== WHAT THE TASK REQUIRES ==
Please restate the following records word for word.

AVAILABLE RECORDS START

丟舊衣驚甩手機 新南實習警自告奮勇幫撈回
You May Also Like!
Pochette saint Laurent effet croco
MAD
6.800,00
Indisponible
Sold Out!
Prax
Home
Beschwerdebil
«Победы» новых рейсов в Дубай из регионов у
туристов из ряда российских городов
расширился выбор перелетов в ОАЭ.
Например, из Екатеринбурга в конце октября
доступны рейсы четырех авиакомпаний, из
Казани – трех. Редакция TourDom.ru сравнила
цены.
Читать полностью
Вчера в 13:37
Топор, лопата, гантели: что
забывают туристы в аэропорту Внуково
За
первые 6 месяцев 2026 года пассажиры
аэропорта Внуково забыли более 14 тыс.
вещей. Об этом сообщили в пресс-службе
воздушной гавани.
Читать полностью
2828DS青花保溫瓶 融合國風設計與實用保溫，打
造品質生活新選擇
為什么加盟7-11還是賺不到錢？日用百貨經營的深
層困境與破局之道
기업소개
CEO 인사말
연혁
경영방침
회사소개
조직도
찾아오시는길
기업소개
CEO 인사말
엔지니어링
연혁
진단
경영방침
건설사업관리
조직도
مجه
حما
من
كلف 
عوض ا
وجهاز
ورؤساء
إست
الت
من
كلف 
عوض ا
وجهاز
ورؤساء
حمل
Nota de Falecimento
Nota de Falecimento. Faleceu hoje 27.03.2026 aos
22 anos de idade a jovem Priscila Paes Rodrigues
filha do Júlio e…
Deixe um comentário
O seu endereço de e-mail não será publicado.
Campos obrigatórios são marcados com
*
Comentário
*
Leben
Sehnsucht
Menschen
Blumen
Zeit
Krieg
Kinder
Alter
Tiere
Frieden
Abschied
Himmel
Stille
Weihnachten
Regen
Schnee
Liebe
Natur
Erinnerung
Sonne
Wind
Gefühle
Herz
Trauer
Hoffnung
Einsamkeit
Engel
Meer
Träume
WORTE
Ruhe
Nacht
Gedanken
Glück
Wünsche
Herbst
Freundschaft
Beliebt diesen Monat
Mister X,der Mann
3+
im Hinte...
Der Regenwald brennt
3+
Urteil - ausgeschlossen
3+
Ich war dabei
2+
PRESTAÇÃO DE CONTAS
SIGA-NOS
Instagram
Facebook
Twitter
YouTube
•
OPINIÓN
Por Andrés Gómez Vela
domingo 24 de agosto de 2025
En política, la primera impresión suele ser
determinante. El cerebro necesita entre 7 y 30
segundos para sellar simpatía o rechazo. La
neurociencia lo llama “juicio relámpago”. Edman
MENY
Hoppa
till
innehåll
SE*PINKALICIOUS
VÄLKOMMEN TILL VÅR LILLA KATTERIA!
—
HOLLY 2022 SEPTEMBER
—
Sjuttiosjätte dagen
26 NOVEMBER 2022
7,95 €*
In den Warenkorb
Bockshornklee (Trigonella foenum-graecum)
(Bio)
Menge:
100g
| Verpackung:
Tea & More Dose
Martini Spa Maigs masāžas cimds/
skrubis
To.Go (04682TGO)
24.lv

AVAILABLE RECORDS END

== SOLUTION ==
丟舊衣驚甩手機 新南實習警自告奮勇幫撈回
You May Also Like!
Pochette saint Laurent effet croco
MAD
6.800,00
Indisponible
Sold Out!
Prax
Home
Beschwerdebil
«Победы» новых рейсов в Дубай из регионов у
туристов из ряда российских городов
расширился выбор перелетов в ОАЭ.
Например, из Екатеринбурга в конце октября
доступны рейсы четырех авиакомпаний, из
Казани – трех. Редакция TourDom.ru сравнила
цены.
Читать полностью
Вчера в 13:37
Топор, лопата, гантели: что
забывают туристы в аэропорту Внуково
За
первые 6 месяцев 2026 года пассажиры
аэропорта Внуково забыли более 14 тыс.
вещей. Об этом сообщили в пресс-службе
воздушной гавани.
Читать полностью
2828DS青花保溫瓶 融合國風設計與實用保溫，打
造品質生活新選擇
為什么加盟7-11還是賺不到錢？日用百貨經營的深
層困境與破局之道
기업소개
CEO 인사말
연혁
경영방침
회사소개
조직도
찾아오시는길
기업소개
CEO 인사말
엔지니어링
연혁
진단
경영방침
건설사업관리
조직도
مجه
حما
من
كلف 
عوض ا
وجهاز
ورؤساء
إست
الت
من
كلف 
عوض ا
وجهاز
ورؤساء
حمل
Nota de Falecimento
Nota de Falecimento. Faleceu hoje 27.03.2026 aos
22 anos de idade a jovem Priscila Paes Rodrigues
filha do Júlio e…
Deixe um comentário
O seu endereço de e-mail não será publicado.
Campos obrigatórios são marcados com
*
Comentário
*
Leben
Sehnsucht
Menschen
Blumen
Zeit
Krieg
Kinder
Alter
Tiere
Frieden
Abschied
Himmel
Stille
Weihnachten
Regen
Schnee
Liebe
Natur
Erinnerung
Sonne
Wind
Gefühle
Herz
Trauer
Hoffnung
Einsamkeit
Engel
Meer
Träume
WORTE
Ruhe
Nacht
Gedanken
Glück
Wünsche
Herbst
Freundschaft
Beliebt diesen Monat
Mister X,der Mann
3+
im Hinte...
Der Regenwald brennt
3+
Urteil - ausgeschlossen
3+
Ich war dabei
2+
PRESTAÇÃO DE CONTAS
SIGA-NOS
Instagram
Facebook
Twitter
YouTube
•
OPINIÓN
Por Andrés Gómez Vela
domingo 24 de agosto de 2025
En política, la primera impresión suele ser
determinante. El cerebro necesita entre 7 y 30
segundos para sellar simpatía o rechazo. La
neurociencia lo llama “juicio relámpago”. Edman
MENY
Hoppa
till
innehåll
SE*PINKALICIOUS
VÄLKOMMEN TILL VÅR LILLA KATTERIA!
—
HOLLY 2022 SEPTEMBER
—
Sjuttiosjätte dagen
26 NOVEMBER 2022
7,95 €*
In den Warenkorb
Bockshornklee (Trigonella foenum-graecum)
(Bio)
Menge:
100g
| Verpackung:
Tea & More Dose
Martini Spa Maigs masāžas cimds/
skrubis
To.Go (04682TGO)
24.lv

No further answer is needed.